Second, we need to understand that the church needs both parties if it is to flourish. Radcliffe notes that, interestingly, “both understanding of what it means to find a home in the church are present at the Last Supper.”
He observes that “the sharing of the bread is centripetal . . . It gathers us into the community of Christ’s friends and disciples. It is a sign of that interior life of the church which is so crucial for Communion Catholics. But the cup of wine is centrifugal. It expresses that outward thrust which is important for Kingdom Catholics, the reaching out to all humanity, ready to find the Holy Sprit working in all people.”

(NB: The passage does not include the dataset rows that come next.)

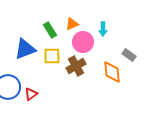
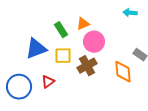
cyan arrow: (103, 29) -> (130, 13), moved, turned 96
red triangle: (31, 94) -> (48, 82), moved

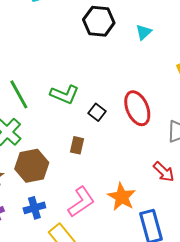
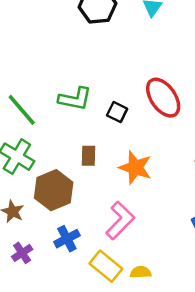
brown rectangle: (77, 145) -> (88, 156), moved
orange star: (122, 197) -> (135, 168), moved

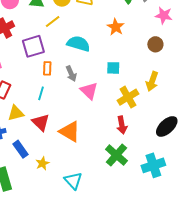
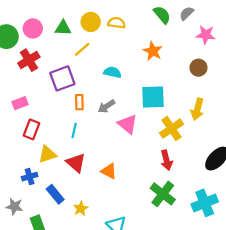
cyan semicircle: (78, 44) -> (112, 72), size x0.7
cyan square: (113, 68) -> (153, 97), size x1.6
gray arrow: (71, 74) -> (106, 106), turned 84
orange triangle: (70, 132) -> (109, 171), size x0.7

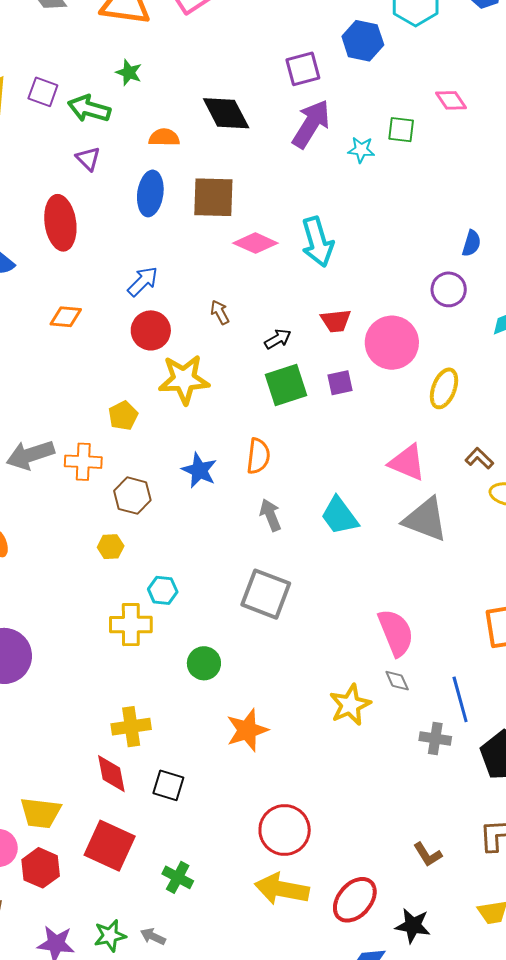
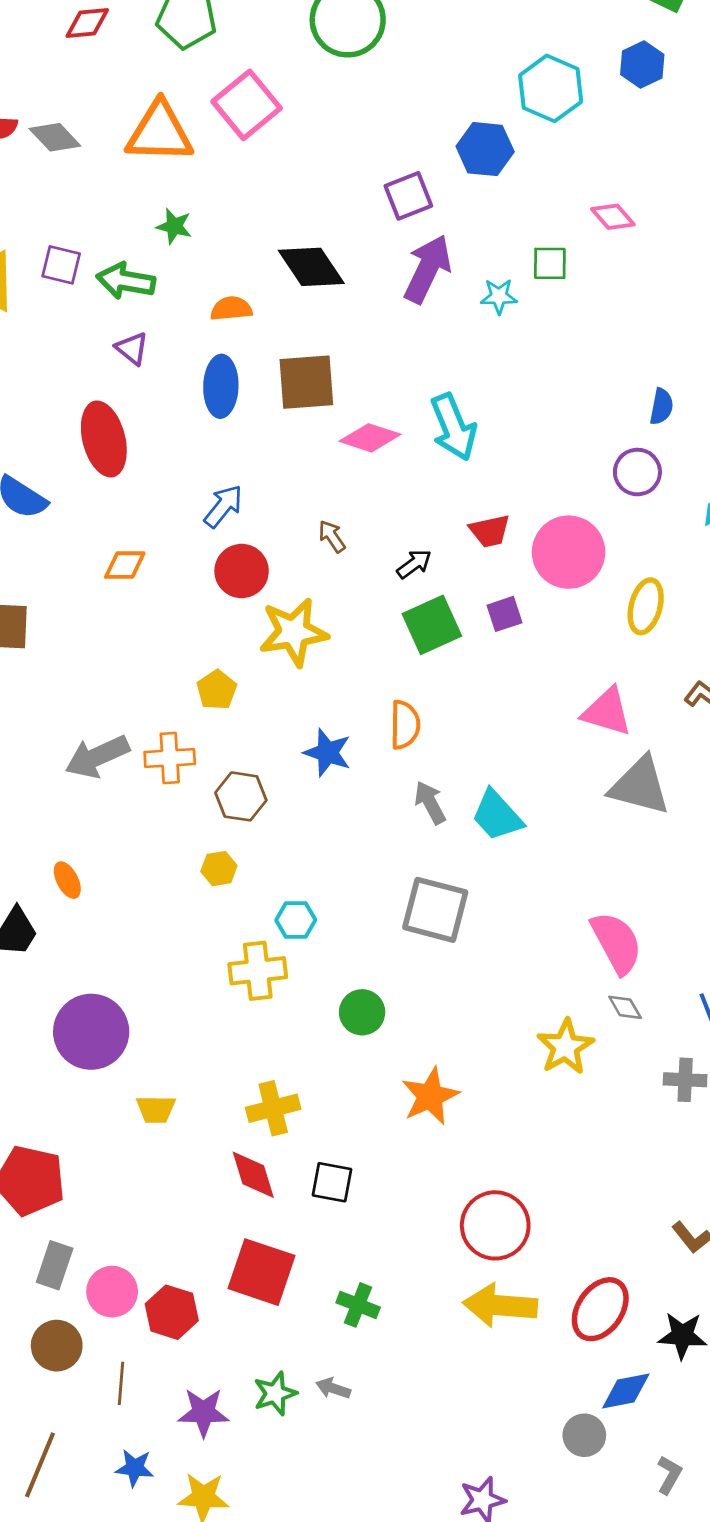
cyan trapezoid: (339, 516) -> (497, 816), moved
yellow trapezoid: (40, 813) -> (156, 1109), moved, size x0.7

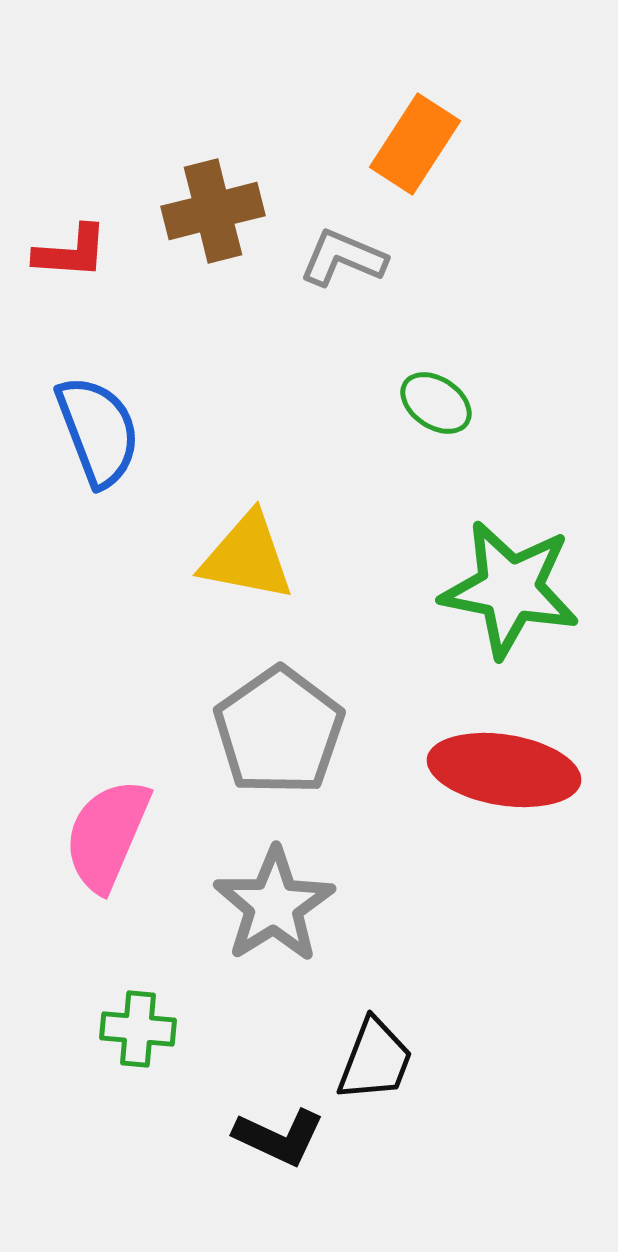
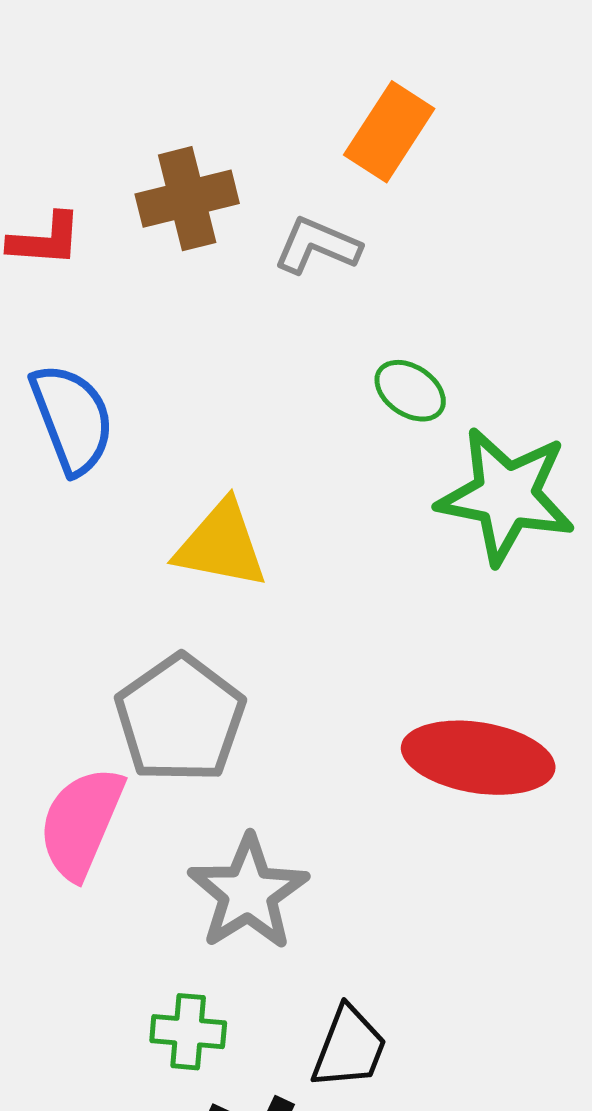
green star: (510, 589) -> (506, 496), moved
gray pentagon: (279, 731) -> (180, 719), moved
green cross: (138, 1029) -> (188, 1032), moved

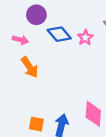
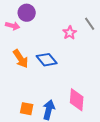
blue diamond: (59, 34) -> (47, 60), moved
pink arrow: (20, 40) -> (13, 26), moved

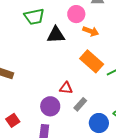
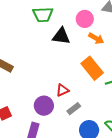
red triangle: (66, 88) -> (62, 90), turned -40

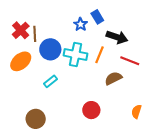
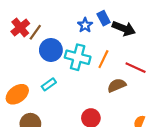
brown line: (35, 34) -> (35, 32), turned 35
black arrow: (117, 37) -> (124, 28), moved
orange ellipse: (21, 61) -> (17, 94), moved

Thus, says Radcliffe, “the central sacrament of the church, the sign of our shared home, has then this double rhythm. It gathers in and reaches out. It is like breathing. We breathe in and we breathe out. If we just emptied our lungs or just filled them, we would die! We need both if we are to live, just as the church needs a fruitful and living tension between Kingdom and Communion Catholics. I believe that it is a tension which is present in the very name of our church, Roman Catholic. ‘Roman’ stresses the clear identity that we have, in communion with the see of Rome, an identifiable community, with its particular ways of talking and praying. ‘Catholic’ stresses the outreach for what is universal, and which can be impatient with too secure and fixed identity. This tension has always been present in the church . . . It is present today still. We need to live this tension happily and fruitfully, and not as a battle to the death. And that means that we have to dialogue.”
I have a feeling that Harvey would agree.